● The problem
Only the closing part of the listing is wanted: reproduce exactly the line containing "woestijn is een van de meest magische" and all lines below it.

● Information provided
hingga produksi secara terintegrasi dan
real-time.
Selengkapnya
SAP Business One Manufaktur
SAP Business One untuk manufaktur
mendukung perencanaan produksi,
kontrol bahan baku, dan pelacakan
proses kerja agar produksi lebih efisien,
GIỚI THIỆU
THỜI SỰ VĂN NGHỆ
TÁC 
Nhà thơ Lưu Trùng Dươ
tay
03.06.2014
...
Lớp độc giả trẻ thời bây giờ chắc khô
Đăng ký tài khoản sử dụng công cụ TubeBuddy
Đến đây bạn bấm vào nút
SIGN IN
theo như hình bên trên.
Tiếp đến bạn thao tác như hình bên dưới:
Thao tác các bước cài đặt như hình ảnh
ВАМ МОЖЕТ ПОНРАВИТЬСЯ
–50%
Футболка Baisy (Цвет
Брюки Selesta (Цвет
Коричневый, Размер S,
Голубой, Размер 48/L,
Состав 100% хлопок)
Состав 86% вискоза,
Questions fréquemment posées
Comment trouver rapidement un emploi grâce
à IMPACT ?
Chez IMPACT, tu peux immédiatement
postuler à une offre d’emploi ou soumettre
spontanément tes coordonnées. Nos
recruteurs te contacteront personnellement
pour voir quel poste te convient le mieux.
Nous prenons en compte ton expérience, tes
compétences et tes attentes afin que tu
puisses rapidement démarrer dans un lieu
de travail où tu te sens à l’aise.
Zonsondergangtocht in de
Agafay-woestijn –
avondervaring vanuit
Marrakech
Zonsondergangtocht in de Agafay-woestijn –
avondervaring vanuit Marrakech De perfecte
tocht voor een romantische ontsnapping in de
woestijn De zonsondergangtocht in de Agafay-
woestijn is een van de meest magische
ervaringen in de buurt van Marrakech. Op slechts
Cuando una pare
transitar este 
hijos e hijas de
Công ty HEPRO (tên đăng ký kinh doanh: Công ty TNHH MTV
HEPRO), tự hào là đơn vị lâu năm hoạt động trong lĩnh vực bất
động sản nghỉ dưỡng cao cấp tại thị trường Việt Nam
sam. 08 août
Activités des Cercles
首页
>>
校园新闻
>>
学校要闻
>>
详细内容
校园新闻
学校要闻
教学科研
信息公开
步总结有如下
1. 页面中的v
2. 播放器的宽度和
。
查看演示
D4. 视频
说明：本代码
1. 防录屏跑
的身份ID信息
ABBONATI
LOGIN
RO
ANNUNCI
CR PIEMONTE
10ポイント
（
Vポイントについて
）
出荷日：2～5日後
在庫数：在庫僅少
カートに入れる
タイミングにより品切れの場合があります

● Result
woestijn is een van de meest magische
ervaringen in de buurt van Marrakech. Op slechts
Cuando una pare
transitar este 
hijos e hijas de
Công ty HEPRO (tên đăng ký kinh doanh: Công ty TNHH MTV
HEPRO), tự hào là đơn vị lâu năm hoạt động trong lĩnh vực bất
động sản nghỉ dưỡng cao cấp tại thị trường Việt Nam
sam. 08 août
Activités des Cercles
首页
>>
校园新闻
>>
学校要闻
>>
详细内容
校园新闻
学校要闻
教学科研
信息公开
步总结有如下
1. 页面中的v
2. 播放器的宽度和
。
查看演示
D4. 视频
说明：本代码
1. 防录屏跑
的身份ID信息
ABBONATI
LOGIN
RO
ANNUNCI
CR PIEMONTE
10ポイント
（
Vポイントについて
）
出荷日：2～5日後
在庫数：在庫僅少
カートに入れる
タイミングにより品切れの場合があります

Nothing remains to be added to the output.